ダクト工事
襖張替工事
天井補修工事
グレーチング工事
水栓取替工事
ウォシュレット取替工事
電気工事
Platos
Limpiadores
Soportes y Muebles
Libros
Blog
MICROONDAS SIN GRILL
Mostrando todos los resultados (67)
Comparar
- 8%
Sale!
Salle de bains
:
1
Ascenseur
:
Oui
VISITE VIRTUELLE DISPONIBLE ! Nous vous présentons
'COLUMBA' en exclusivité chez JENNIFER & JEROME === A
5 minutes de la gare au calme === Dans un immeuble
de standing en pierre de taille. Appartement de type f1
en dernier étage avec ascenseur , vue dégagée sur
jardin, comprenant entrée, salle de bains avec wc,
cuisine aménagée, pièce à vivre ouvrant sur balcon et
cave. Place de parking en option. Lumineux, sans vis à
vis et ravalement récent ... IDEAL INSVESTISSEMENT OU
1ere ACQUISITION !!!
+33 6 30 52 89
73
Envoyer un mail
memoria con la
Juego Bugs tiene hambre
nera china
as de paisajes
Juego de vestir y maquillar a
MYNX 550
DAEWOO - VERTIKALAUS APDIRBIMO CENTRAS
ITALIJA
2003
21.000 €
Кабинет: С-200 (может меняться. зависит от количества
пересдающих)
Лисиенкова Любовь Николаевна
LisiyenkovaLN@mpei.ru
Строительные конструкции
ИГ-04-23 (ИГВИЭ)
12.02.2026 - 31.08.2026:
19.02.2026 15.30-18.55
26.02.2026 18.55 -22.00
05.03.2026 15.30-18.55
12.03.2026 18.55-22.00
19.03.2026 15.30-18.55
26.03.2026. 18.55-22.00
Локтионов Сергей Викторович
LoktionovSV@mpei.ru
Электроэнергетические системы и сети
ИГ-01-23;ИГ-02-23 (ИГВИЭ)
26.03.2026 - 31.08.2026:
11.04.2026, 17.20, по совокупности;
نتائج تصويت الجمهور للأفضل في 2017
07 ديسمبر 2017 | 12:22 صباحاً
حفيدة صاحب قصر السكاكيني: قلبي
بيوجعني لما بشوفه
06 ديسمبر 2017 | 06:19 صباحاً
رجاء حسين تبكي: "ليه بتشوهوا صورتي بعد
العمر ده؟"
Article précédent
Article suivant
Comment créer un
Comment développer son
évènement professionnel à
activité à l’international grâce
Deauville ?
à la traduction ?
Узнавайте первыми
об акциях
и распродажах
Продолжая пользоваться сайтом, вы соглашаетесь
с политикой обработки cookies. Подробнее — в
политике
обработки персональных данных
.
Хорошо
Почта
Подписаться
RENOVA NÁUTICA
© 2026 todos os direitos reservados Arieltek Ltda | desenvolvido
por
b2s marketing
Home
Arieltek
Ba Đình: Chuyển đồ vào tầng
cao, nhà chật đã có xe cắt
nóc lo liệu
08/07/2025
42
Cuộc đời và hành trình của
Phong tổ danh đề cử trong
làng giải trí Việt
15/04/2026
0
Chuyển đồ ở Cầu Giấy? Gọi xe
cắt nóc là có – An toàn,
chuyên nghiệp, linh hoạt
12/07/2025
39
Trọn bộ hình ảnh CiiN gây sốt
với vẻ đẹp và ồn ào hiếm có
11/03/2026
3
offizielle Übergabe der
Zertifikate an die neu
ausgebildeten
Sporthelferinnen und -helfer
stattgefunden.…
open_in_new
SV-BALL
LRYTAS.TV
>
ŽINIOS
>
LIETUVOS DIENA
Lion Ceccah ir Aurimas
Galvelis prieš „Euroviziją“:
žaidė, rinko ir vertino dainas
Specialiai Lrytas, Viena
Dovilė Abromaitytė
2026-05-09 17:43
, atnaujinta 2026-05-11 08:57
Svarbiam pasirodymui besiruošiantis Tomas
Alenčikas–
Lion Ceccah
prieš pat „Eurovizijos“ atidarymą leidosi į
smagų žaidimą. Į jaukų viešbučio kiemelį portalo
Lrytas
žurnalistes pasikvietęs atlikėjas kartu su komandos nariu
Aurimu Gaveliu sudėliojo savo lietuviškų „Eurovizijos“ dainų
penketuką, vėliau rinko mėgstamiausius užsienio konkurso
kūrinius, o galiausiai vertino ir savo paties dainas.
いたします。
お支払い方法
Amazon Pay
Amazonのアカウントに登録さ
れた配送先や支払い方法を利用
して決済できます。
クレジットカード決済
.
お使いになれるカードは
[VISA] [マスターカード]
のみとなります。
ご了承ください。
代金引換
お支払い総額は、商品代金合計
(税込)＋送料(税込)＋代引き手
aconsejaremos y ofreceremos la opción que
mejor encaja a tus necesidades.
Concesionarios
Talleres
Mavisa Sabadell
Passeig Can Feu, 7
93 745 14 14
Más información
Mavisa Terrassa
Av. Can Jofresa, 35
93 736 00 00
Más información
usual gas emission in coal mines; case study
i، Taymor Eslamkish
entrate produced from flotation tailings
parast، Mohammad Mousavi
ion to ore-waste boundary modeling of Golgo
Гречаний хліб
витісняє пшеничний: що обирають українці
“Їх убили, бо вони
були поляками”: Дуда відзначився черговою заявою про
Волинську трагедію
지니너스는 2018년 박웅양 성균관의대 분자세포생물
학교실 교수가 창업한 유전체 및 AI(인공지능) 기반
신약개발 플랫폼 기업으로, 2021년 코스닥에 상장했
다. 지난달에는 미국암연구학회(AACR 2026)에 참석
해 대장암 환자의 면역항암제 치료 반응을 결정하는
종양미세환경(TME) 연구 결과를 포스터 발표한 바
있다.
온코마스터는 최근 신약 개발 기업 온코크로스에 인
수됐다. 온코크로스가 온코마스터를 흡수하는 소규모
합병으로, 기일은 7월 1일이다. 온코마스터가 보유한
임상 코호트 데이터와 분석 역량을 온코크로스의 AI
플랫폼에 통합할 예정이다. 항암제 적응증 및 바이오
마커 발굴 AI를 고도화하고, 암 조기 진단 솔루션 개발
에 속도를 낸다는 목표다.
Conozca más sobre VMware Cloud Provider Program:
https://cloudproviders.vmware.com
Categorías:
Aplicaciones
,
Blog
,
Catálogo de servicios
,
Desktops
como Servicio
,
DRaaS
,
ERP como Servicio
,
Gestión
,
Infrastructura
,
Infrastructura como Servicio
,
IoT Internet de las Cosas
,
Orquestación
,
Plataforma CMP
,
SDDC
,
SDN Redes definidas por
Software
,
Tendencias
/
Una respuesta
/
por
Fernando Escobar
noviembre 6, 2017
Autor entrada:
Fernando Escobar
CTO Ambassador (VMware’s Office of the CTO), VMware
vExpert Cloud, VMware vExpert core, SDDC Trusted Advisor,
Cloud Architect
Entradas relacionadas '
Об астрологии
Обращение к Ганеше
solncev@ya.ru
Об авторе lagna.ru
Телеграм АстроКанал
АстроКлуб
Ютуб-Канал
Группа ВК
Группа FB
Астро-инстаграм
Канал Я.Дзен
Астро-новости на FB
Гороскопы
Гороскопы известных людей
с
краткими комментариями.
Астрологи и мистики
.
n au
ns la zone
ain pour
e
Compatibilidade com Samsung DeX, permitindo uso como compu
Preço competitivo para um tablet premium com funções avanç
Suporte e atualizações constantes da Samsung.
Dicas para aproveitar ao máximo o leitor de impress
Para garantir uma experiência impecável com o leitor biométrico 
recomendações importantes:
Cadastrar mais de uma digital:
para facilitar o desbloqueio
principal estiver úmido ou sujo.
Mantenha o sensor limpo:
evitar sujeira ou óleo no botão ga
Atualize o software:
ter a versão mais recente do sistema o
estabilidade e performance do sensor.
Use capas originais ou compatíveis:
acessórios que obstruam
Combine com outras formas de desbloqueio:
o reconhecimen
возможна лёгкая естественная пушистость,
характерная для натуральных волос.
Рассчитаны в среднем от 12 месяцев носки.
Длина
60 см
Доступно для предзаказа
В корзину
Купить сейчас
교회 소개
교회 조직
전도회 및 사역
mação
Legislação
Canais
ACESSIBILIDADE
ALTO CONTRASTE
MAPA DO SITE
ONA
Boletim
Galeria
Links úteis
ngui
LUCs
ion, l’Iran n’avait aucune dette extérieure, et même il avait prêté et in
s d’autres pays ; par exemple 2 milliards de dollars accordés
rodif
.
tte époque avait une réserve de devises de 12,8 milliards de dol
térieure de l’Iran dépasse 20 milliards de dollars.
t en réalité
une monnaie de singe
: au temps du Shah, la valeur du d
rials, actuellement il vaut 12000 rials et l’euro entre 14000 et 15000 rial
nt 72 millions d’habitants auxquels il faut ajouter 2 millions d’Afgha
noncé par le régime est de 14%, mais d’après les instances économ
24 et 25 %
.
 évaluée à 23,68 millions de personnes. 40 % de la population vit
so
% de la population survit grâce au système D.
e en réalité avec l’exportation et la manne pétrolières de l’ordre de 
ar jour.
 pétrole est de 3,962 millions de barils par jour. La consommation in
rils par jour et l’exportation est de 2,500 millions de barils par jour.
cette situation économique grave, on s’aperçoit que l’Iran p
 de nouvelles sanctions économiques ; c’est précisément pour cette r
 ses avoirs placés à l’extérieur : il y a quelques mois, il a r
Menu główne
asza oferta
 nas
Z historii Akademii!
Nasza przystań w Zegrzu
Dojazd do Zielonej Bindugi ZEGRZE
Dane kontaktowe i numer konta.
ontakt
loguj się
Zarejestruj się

▬▬▬▬▬▬▬▬▬▬

Repeat the records word for word, from the beginning through the line containing "RENOVA NÁUTICA".

- Result of the task
ダクト工事
襖張替工事
天井補修工事
グレーチング工事
水栓取替工事
ウォシュレット取替工事
電気工事
Platos
Limpiadores
Soportes y Muebles
Libros
Blog
MICROONDAS SIN GRILL
Mostrando todos los resultados (67)
Comparar
- 8%
Sale!
Salle de bains
:
1
Ascenseur
:
Oui
VISITE VIRTUELLE DISPONIBLE ! Nous vous présentons
'COLUMBA' en exclusivité chez JENNIFER & JEROME === A
5 minutes de la gare au calme === Dans un immeuble
de standing en pierre de taille. Appartement de type f1
en dernier étage avec ascenseur , vue dégagée sur
jardin, comprenant entrée, salle de bains avec wc,
cuisine aménagée, pièce à vivre ouvrant sur balcon et
cave. Place de parking en option. Lumineux, sans vis à
vis et ravalement récent ... IDEAL INSVESTISSEMENT OU
1ere ACQUISITION !!!
+33 6 30 52 89
73
Envoyer un mail
memoria con la
Juego Bugs tiene hambre
nera china
as de paisajes
Juego de vestir y maquillar a
MYNX 550
DAEWOO - VERTIKALAUS APDIRBIMO CENTRAS
ITALIJA
2003
21.000 €
Кабинет: С-200 (может меняться. зависит от количества
пересдающих)
Лисиенкова Любовь Николаевна
LisiyenkovaLN@mpei.ru
Строительные конструкции
ИГ-04-23 (ИГВИЭ)
12.02.2026 - 31.08.2026:
19.02.2026 15.30-18.55
26.02.2026 18.55 -22.00
05.03.2026 15.30-18.55
12.03.2026 18.55-22.00
19.03.2026 15.30-18.55
26.03.2026. 18.55-22.00
Локтионов Сергей Викторович
LoktionovSV@mpei.ru
Электроэнергетические системы и сети
ИГ-01-23;ИГ-02-23 (ИГВИЭ)
26.03.2026 - 31.08.2026:
11.04.2026, 17.20, по совокупности;
نتائج تصويت الجمهور للأفضل في 2017
07 ديسمبر 2017 | 12:22 صباحاً
حفيدة صاحب قصر السكاكيني: قلبي
بيوجعني لما بشوفه
06 ديسمبر 2017 | 06:19 صباحاً
رجاء حسين تبكي: "ليه بتشوهوا صورتي بعد
العمر ده؟"
Article précédent
Article suivant
Comment créer un
Comment développer son
évènement professionnel à
activité à l’international grâce
Deauville ?
à la traduction ?
Узнавайте первыми
об акциях
и распродажах
Продолжая пользоваться сайтом, вы соглашаетесь
с политикой обработки cookies. Подробнее — в
политике
обработки персональных данных
.
Хорошо
Почта
Подписаться
RENOVA NÁUTICA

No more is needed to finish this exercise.